We have been following the cosmic shift in the administration of workers’ comp in West Virginia, where a monopolistic state has morphed into a competitive market. The future looks rosy, but there is much pain in the transition. It’s one thing to tighten up eligibility requirements and build a new “return-to-work” culture; the problem comes when the new culture clashes with West Virginia’s long established “culture of disability.”
About a year ago we blogged the transition from state administration to Brickstreet. One of the key elements in the transition involves moving about 46,000 existing claims from state claims adjusters to third party administrators (TPAs). That’s a task that makes Hercules’s cleaning of the Augean stables look easy! Sedgewick now handles about 39,000 of the claims, with American Mining and Wells Fargo picking up about 4,000 each. Try to imagine all those (mostly paper) files moving out of state offices, followed by the task of picking up the narrative and developing revised strategies for each and every claim.
The state’s unfunded liability for these claims is about $3 billion – a big enough number for any state, let alone a small one. Over the years, the “culture of disability” resulted in one in seventy lost time claims turning into permanent and total disability (the next closest state comes in at a rate of one in 220).
It’s not hard to imagine the pain and confusion inherent in transitioning the claims from the public to the private sector. TPAs will apply new and presumably much more stringent standards in determining ongoing eligibility. There is no way they will allow one in seventy claims to drift into permanent total status.
The Pain in Change
Which brings us to the heart of the matter: the very painful price exacted in any cultural transition.
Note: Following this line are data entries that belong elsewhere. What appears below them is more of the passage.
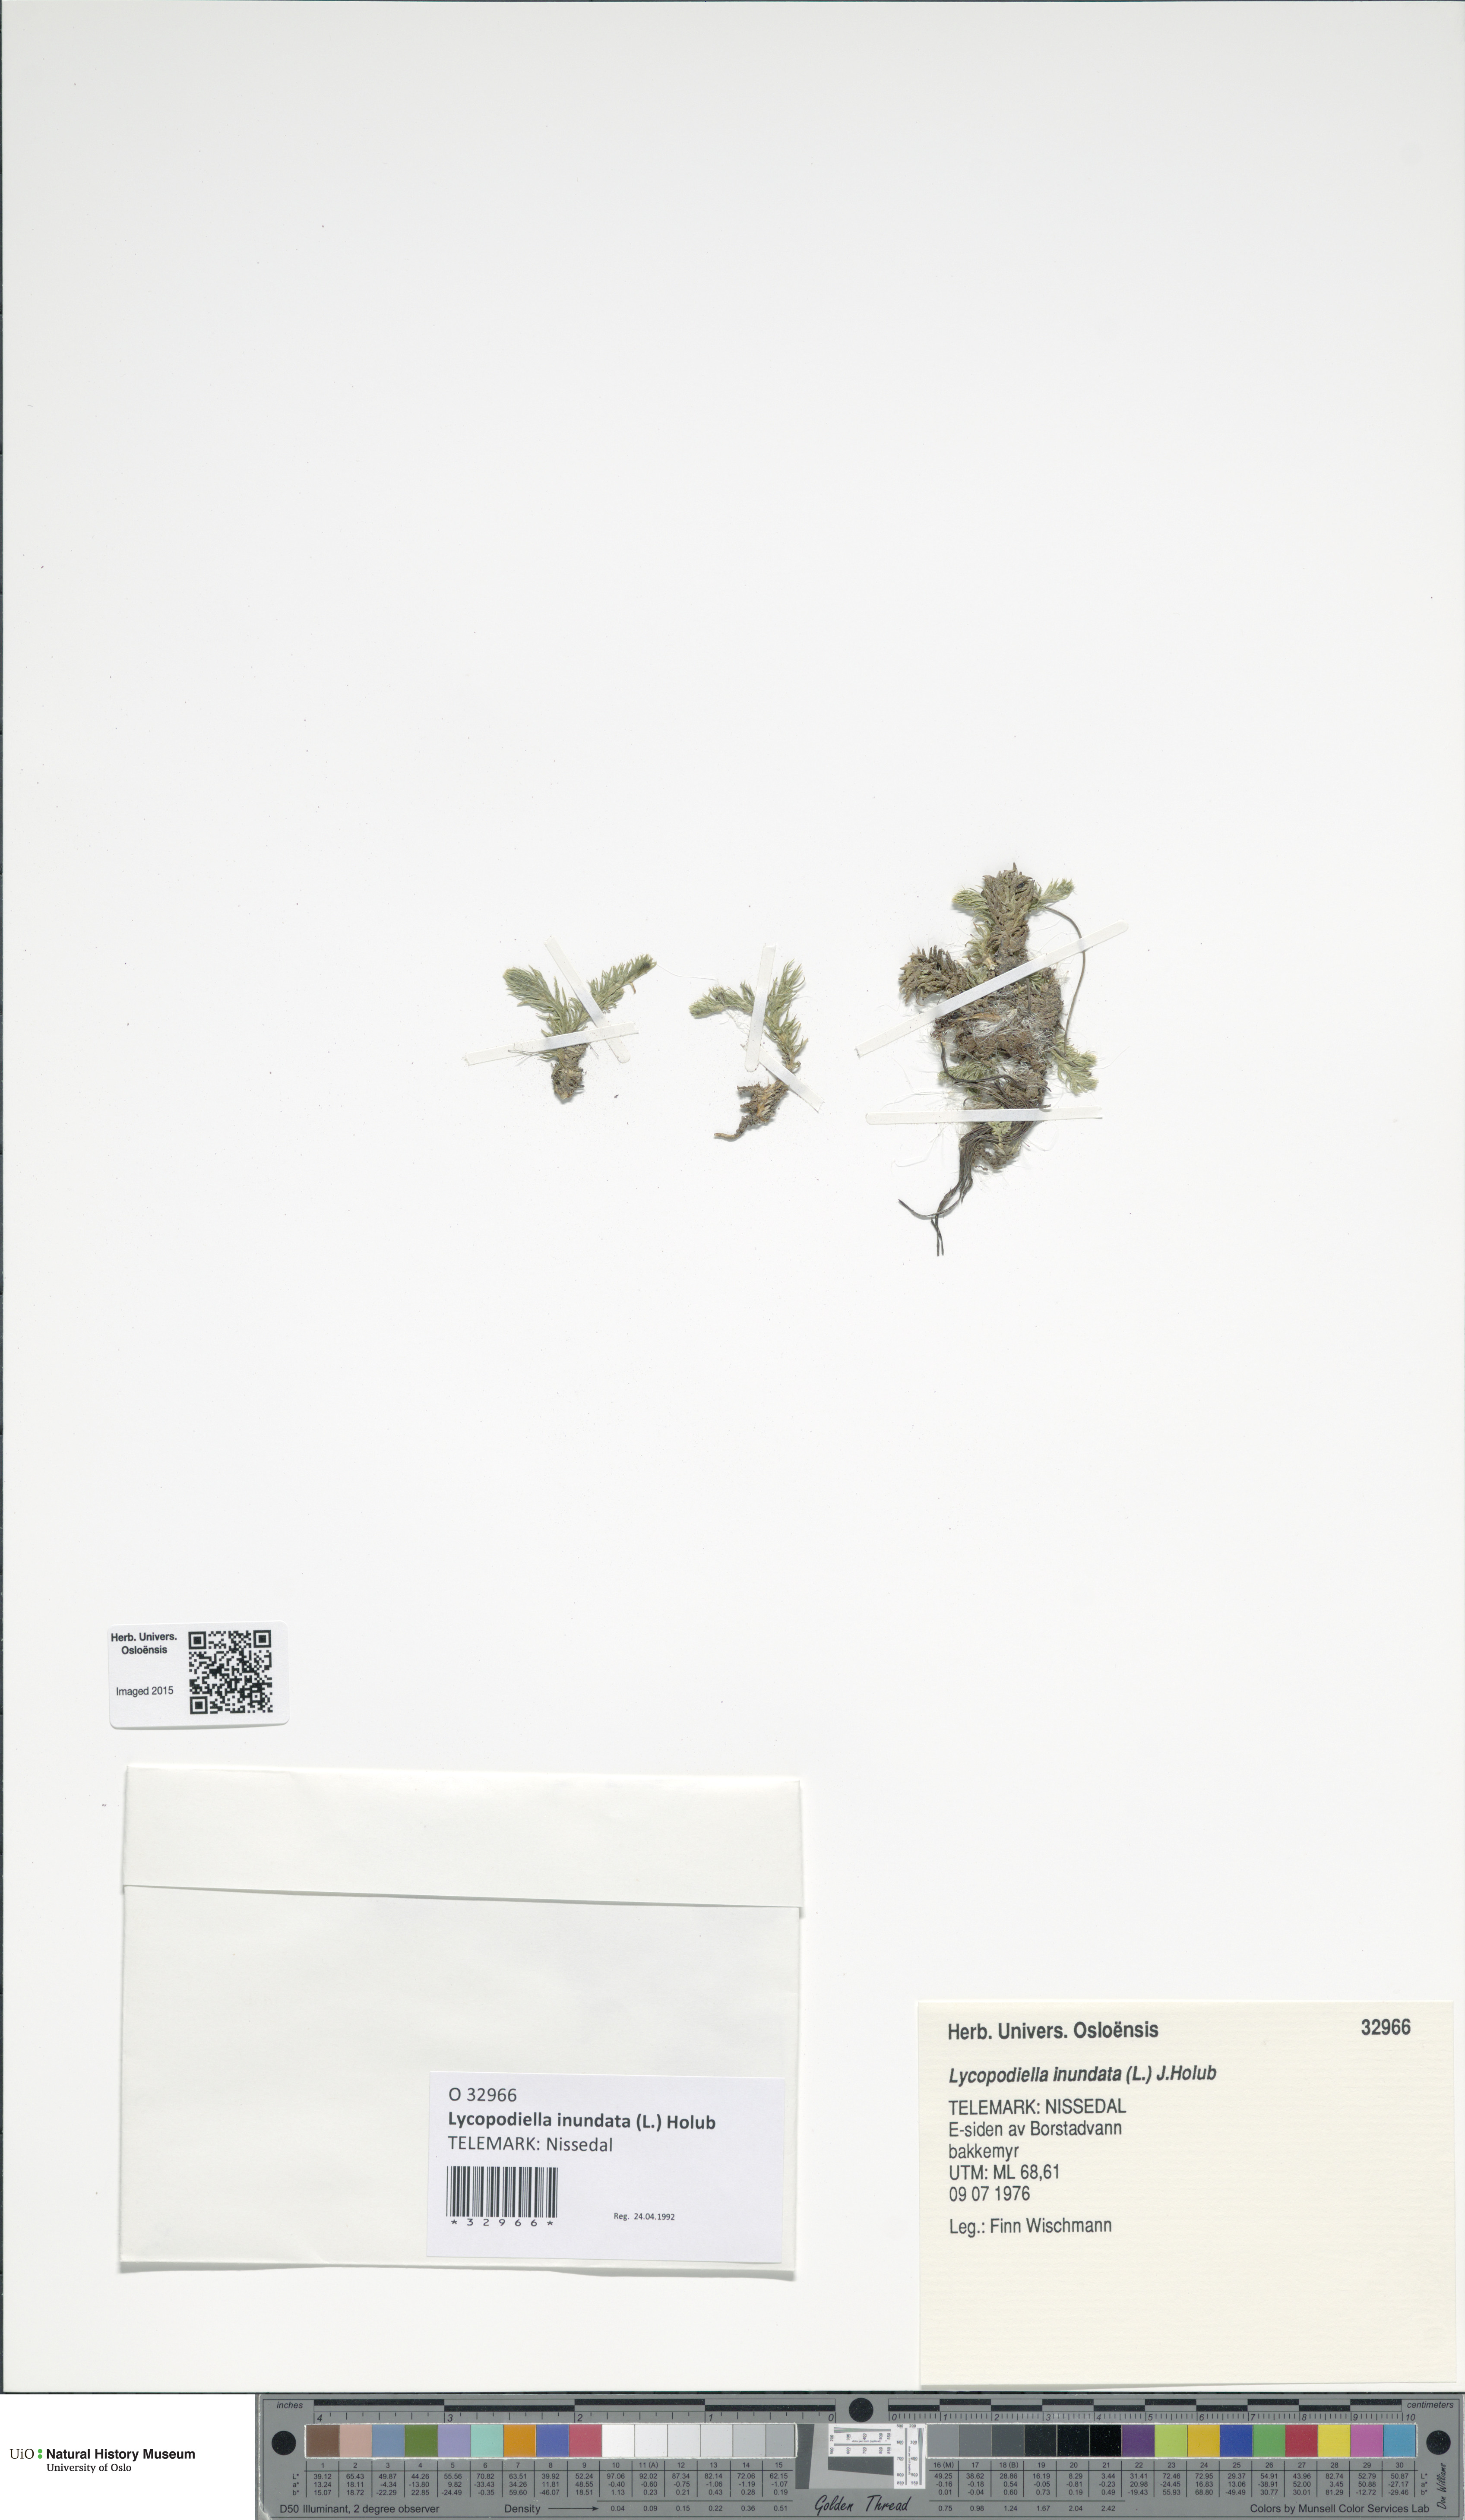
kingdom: Plantae
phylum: Tracheophyta
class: Lycopodiopsida
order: Lycopodiales
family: Lycopodiaceae
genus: Lycopodiella
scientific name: Lycopodiella inundata
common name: Marsh clubmoss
In West Virginia, disability payments had become a way of life, a way of supporting workers with no other means of support. In the state’s perpetually depressed economy, indemnity for workplace injury paid the bills for thousands of families. This disability culture evolved over decades; it will not change in the Brickstreet blink of an eye. The three TPAs are sorting through 46,000 narratives of pain and loss. They are confronted with an embedded expectation that the benefits are an entitlement and should go on indefinitely. (One claim stems from an injury in 1929!)
The TPAs are trying to apply standard insurance criteria to long-established claims; they are breaking apart the old culture and paving the way for a new one. It will probably take 8 to 10 years to complete the process. Let’s not minimize the trauma: the transition in West Virginia is comparable to the collapse of the auto industry – with one important difference, of course: in Detroit the old culture built cars; in West Virginia, the old culture built disability narratives. No amount of retooling can (or should) preserve that inherently unproductive way of life.